- The Washington Times - Sunday, November 20, 2011

The Washington Redskins were a thirsty man within reach of water Sunday. For three weeks they crawled through the desert while their season withered and rotted without a functional offense to sustain it.

This point-starved unit, however, found an oasis against the Dallas Cowboys. Suddenly, there was hope for the hopeless.

Heartbreak, though, is always close by. The Redskins got the offensive surge they were desperate for, but they missed two field goal attempts and endured major defensive breakdowns in a 27-24 overtime loss.

“Anytime the offense puts points on the board like that, man, we got to win the game,” cornerback DeAngelo Hall said. “We’re [fussing] and complaining over the past couple weeks about them putting 10 points, nine points, 12, and they come out here and put 24 and we don’t win the game. So it’s definitely frustrating from a defensive standpoint because the plays they got were plays we just messed up on.”

The Redskins remained unquenched after Graham Gano missed wide right on a 52-yard field goal try in overtime. Dan Bailey’s 39-yard field goal on the ensuing drive sealed their sixth straight loss. They fell to 3-7, and considering that two NFC teams with six losses missed the playoffs last year, any hope for a miraculous turnaround expired.

Dallas Cowboys wide receiver Dez Bryant (88) is taken down by Washington Redskins cornerback DeAngelo Hall (23) after a 26-yard reception that put the Cowboys in field goal position in overtime at FedEx Field in Landover, Md., on Sunday, November 20, 2011. (Andrew Harnik/The Washington Times)
Dallas Cowboys wide receiver Dez Bryant (88) is taken down by Washington ... more >

Washington, then, is left to play out the string with a new source of angst.

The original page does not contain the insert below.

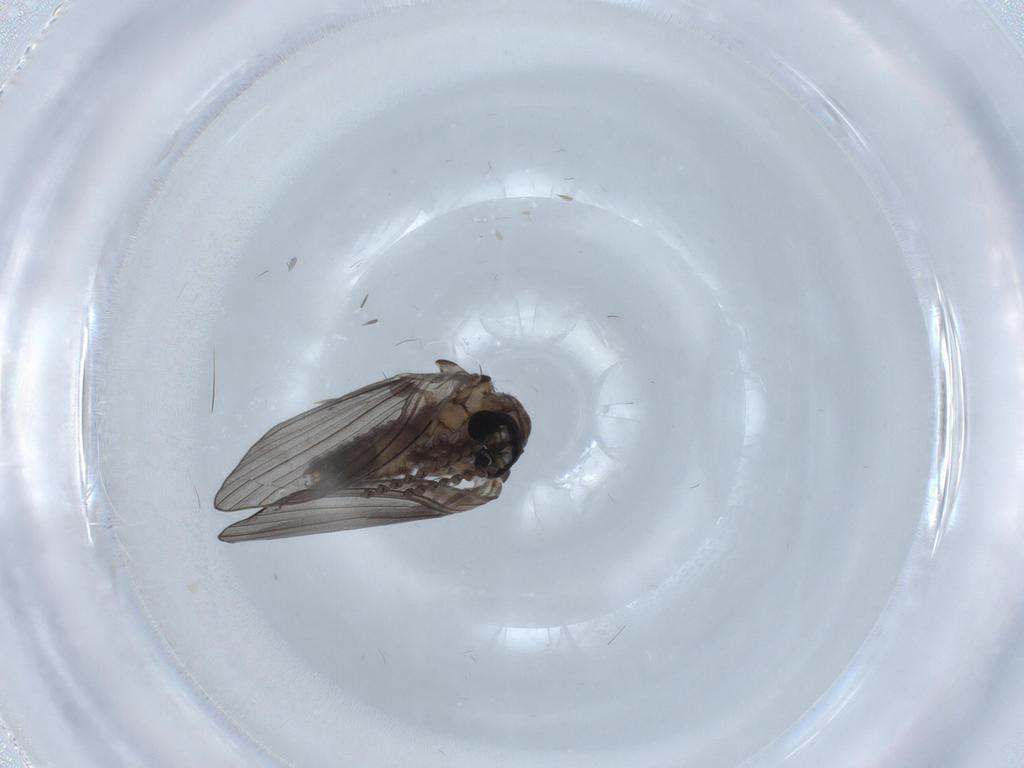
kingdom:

The Redskins‘ offense actually showed a pulse with Rex Grossman under center for the second straight game, but their defense and special teams betrayed them

After totaling 20 points in the past three games, the Redskins‘ 24 were the most their offense has scored this season. They scored early touchdowns on drives that started at the Cowboys‘ 32- and 43-yard lines.

Their 14-10 halftime lead was their first lead since Oct. 2. The announced crowd of 80,122 roared with life. Fans finally had something to cheer.

Several breakdowns, however, sent them home with a familiar feeling.

“We were so close,” safety Oshiomogho Atogwe said. “We felt like we had the game right there, and we let it slip through our fingers.”

Washington cooled off Dallas rookie running DeMarco Murray by limiting him to 73 yards on 25 carries, well below his 6.7-yards per carry average.

Cowboys quarterback Tony Romo, however, showed the Redskins exactly how valuable a play-making quarterback is. He was 23-of-37 for 292 yards, three touchdowns and no interceptions, good for a 113.8 passer rating.

Several of his biggest throws occurred after he escaped the pocket and improvised.

“He’s like a snake, man,” linebacker Brian Orakpo said. “He’s slippery. He’s all over the place. It don’t matter if you beat your guy, you’ve got to worry about him. That’s the frustrating part.”